Bad Gasoline: What It Is And How To Handle It

Your vehicle has been running great. Then, almost out of the blue, your car starts to sputter and stall. The dreaded engine light comes on, and you panic. The last thing you need is a repair bill. Before you overreact, you need to consider if bad gas could be the culprit.


Bad gas can be caused by a number of factors. Sometimes excess water gets into the tanks at the gas station or even at the manufacturing plant. Your own gas tank may have particles in it that can mix with the gas and cause these issues. If your car was running fine before you filled up the gas tank, bad gas is a logical suspect.

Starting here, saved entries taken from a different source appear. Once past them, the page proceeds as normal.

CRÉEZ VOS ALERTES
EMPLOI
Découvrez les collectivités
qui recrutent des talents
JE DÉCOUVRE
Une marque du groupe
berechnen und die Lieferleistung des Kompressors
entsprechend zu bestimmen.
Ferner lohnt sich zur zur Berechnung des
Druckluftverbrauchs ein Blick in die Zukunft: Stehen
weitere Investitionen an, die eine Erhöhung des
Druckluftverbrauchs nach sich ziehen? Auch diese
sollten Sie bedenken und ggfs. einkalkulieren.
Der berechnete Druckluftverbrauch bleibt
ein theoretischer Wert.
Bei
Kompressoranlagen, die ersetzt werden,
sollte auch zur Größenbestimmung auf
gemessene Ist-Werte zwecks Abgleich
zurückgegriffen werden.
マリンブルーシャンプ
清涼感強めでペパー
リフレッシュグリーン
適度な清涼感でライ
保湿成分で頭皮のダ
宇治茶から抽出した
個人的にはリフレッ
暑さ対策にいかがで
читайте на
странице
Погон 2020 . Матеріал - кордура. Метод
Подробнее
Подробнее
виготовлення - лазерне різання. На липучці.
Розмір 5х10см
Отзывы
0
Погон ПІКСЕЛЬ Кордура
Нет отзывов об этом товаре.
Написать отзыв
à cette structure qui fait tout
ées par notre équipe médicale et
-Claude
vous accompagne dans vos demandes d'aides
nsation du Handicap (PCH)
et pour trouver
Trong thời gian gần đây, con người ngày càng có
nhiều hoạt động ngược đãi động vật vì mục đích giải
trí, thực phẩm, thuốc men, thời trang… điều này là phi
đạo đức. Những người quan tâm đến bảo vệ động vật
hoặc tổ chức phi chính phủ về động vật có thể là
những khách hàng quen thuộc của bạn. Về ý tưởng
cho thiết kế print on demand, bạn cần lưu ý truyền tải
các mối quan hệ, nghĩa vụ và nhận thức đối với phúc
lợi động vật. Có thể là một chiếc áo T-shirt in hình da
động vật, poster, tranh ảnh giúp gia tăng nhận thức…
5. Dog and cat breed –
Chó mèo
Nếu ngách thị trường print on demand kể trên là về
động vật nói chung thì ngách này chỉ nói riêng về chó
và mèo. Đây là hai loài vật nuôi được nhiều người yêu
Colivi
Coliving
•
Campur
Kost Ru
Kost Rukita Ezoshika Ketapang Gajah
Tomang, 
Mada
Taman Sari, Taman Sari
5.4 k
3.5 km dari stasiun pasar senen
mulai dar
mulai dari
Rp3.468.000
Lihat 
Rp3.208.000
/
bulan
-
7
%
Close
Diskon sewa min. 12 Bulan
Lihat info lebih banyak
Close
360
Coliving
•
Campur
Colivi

If the only real symptom is the engine light coming on, take your car to your mechanic or an auto parts store and have them read the code your vehicle is sending out. It takes only a minute for them to plug a computer into your car and pinpoint the problem. If the code indicates a fuel sensor issue, it may indicate bad fuel. If your fuel light doesn't come on but your car is sputtering even after it is shut down or your vehicle actually stalls on the road, bad fuel may also be the issue. You can try using a fuel additive and see if that corrects the problem. If it does not, you may have to have your tank drained and refilled at your local auto repair shop.


Experts say getting bad gas is rare, but they still recommend going to major chains where business is brisk and any problems will be quickly noticed. Also, in these larger stations, the gas will not sit for long, a common reason for gas to go bad. Remember, dumping fuel from your gas can into your car is not smart, especially if the gas can has been exposed to the elements. Also, if you do get bad gas from your local gas station, take your business elsewhere. They may have a tank problem that could occur again.

Bad gasoline is usually not the cause of your car's mechanical problems, but if things go bad right after you've filled up, you should at least consider the possibility. Have the engine light code checked and/or try a fuel additive. If that does not work, head to your dealership or mechanic for an expert diagnosis.